SHORT TASK = Pull out every line of the listing below that contains the string "fontname", matching case exactly.

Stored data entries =
-- BEGIN --
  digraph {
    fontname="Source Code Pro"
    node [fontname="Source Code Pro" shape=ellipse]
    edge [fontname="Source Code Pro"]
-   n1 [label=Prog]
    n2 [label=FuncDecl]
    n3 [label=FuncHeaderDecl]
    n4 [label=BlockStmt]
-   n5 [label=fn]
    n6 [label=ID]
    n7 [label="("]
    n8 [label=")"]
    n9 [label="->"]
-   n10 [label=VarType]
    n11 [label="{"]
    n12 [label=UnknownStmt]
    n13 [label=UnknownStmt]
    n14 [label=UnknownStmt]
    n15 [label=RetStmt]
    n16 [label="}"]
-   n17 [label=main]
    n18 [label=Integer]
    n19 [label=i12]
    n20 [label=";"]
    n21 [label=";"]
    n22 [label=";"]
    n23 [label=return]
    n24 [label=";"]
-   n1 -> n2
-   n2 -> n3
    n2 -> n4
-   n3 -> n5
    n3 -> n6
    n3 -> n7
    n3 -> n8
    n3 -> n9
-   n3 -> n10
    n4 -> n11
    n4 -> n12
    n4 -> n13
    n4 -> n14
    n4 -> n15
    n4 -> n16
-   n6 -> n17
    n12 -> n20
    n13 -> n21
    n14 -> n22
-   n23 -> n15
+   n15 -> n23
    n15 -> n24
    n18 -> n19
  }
-- END --
-- BEGIN --
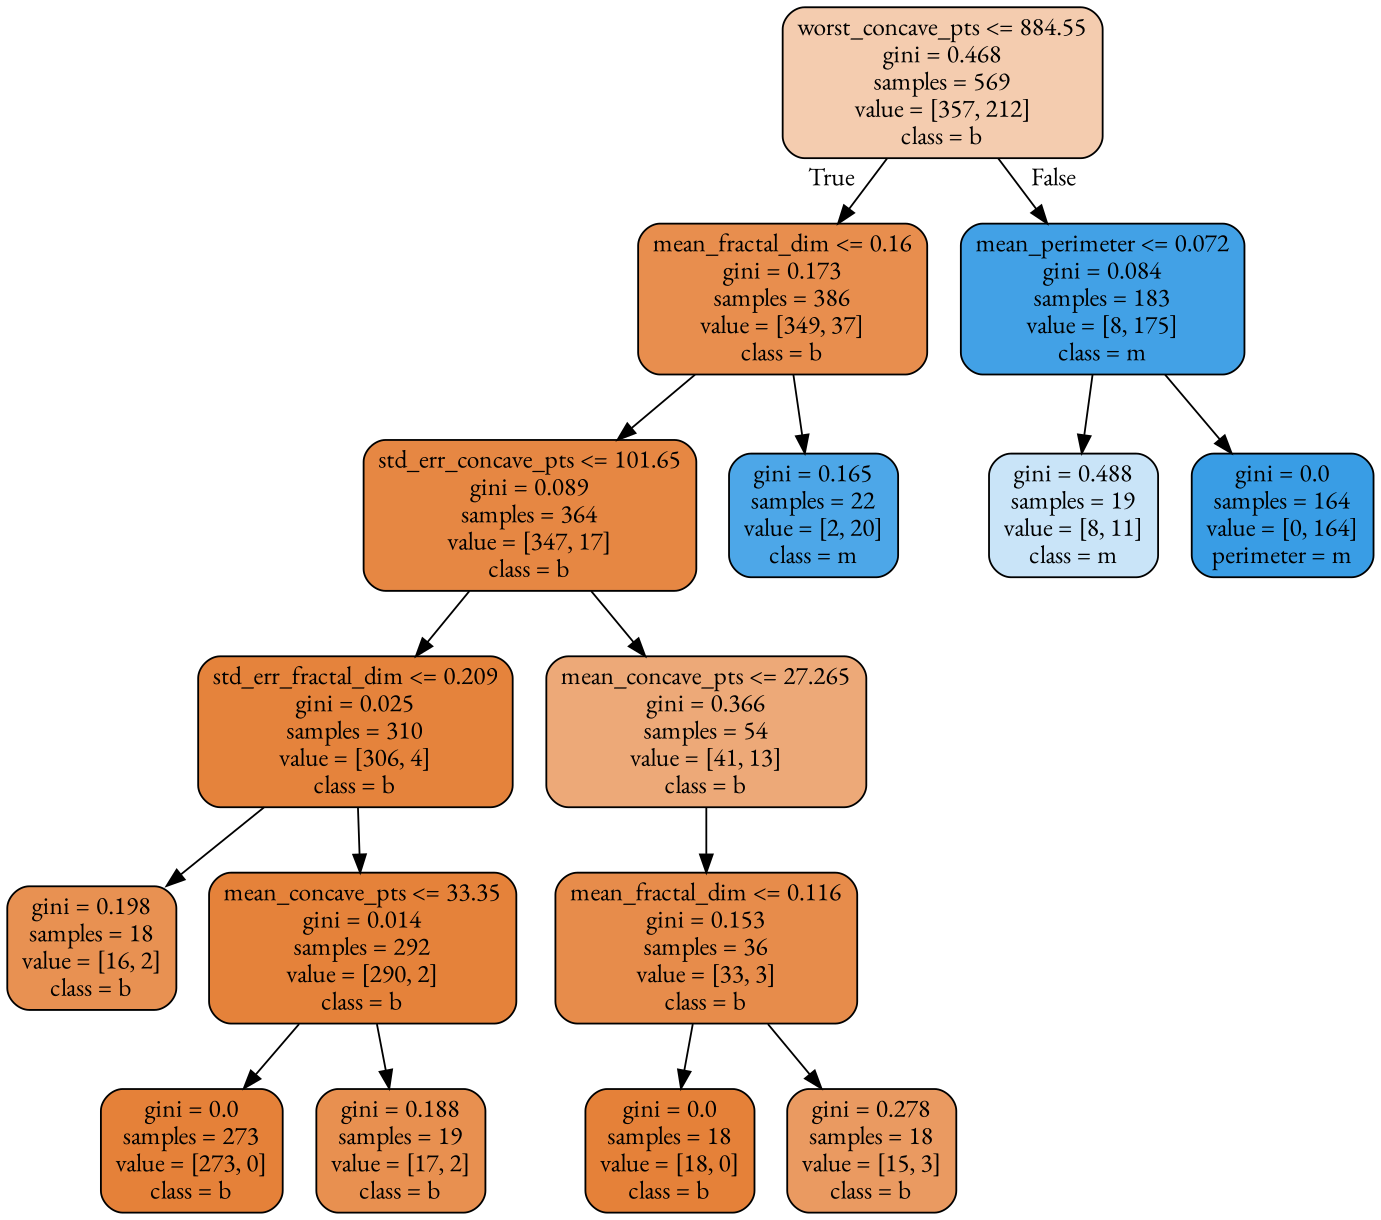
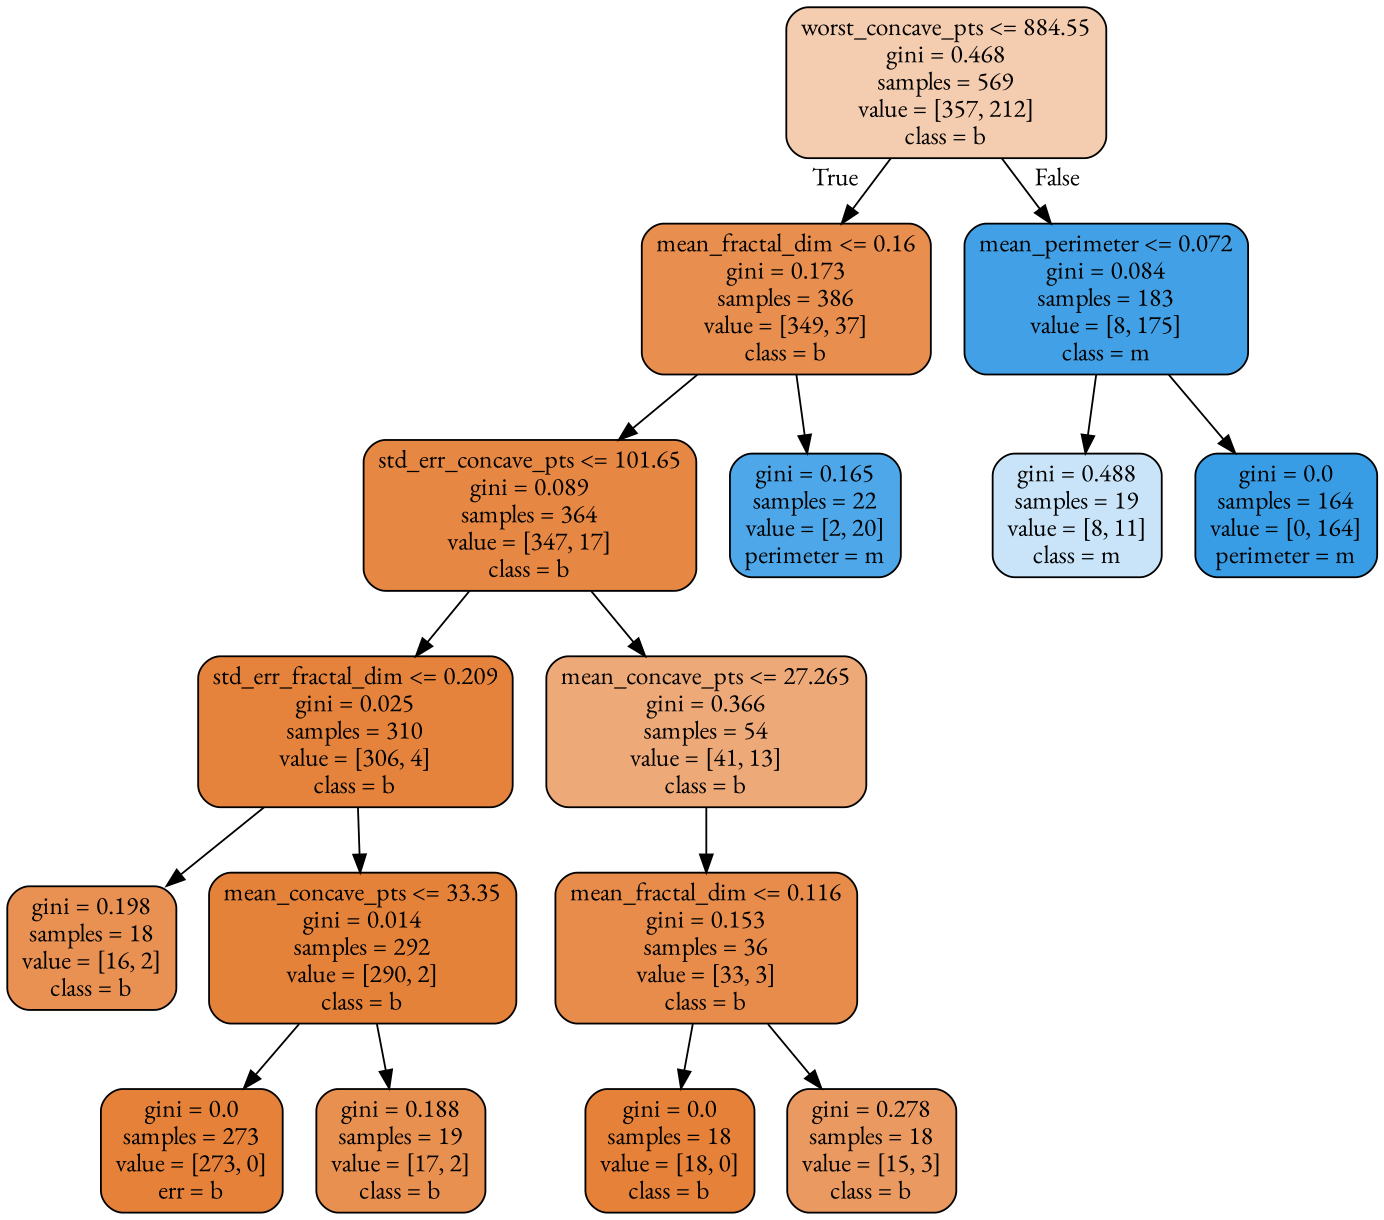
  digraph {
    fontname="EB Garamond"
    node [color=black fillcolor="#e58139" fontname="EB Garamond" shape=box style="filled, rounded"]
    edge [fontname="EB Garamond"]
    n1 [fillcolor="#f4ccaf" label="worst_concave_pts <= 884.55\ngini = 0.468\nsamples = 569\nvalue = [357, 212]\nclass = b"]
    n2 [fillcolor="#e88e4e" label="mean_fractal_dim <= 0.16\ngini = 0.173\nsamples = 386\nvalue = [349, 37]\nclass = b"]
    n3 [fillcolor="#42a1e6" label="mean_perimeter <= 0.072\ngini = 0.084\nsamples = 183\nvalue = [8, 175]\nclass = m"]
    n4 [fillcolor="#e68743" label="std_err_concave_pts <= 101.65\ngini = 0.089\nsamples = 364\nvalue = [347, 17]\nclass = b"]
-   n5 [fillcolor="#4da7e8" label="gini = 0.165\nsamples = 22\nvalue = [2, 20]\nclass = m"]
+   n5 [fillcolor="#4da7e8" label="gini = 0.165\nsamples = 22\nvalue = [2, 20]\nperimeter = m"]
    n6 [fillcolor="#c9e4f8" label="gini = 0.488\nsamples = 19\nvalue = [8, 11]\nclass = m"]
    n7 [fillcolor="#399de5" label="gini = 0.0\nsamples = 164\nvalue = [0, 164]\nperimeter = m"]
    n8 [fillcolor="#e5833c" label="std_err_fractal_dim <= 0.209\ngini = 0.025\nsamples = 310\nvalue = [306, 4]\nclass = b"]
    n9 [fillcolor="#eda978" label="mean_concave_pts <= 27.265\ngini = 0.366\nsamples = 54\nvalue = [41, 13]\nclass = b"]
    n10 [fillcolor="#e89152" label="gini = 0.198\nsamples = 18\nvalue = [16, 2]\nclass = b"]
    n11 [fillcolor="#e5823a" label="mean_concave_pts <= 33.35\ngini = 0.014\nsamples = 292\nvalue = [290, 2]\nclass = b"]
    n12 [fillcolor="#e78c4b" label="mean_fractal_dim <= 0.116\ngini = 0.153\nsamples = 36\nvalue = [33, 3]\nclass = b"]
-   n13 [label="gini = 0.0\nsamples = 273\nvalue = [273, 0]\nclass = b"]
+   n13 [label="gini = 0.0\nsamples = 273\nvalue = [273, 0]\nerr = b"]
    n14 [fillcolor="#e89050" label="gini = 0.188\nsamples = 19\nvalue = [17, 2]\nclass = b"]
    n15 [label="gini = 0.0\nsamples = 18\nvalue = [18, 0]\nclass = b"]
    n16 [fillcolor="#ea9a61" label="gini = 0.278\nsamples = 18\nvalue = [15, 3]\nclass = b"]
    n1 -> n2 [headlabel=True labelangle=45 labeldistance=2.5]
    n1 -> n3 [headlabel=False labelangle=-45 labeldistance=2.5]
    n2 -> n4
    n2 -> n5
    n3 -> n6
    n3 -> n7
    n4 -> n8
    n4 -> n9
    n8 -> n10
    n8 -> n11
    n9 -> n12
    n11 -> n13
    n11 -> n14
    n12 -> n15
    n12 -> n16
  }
-- END --
RESULT FOR THIS EXERCISE =
    fontname="Source Code Pro"
    node [fontname="Source Code Pro" shape=ellipse]
    edge [fontname="Source Code Pro"]
    fontname="EB Garamond"
    node [color=black fillcolor="#e58139" fontname="EB Garamond" shape=box style="filled, rounded"]
    edge [fontname="EB Garamond"]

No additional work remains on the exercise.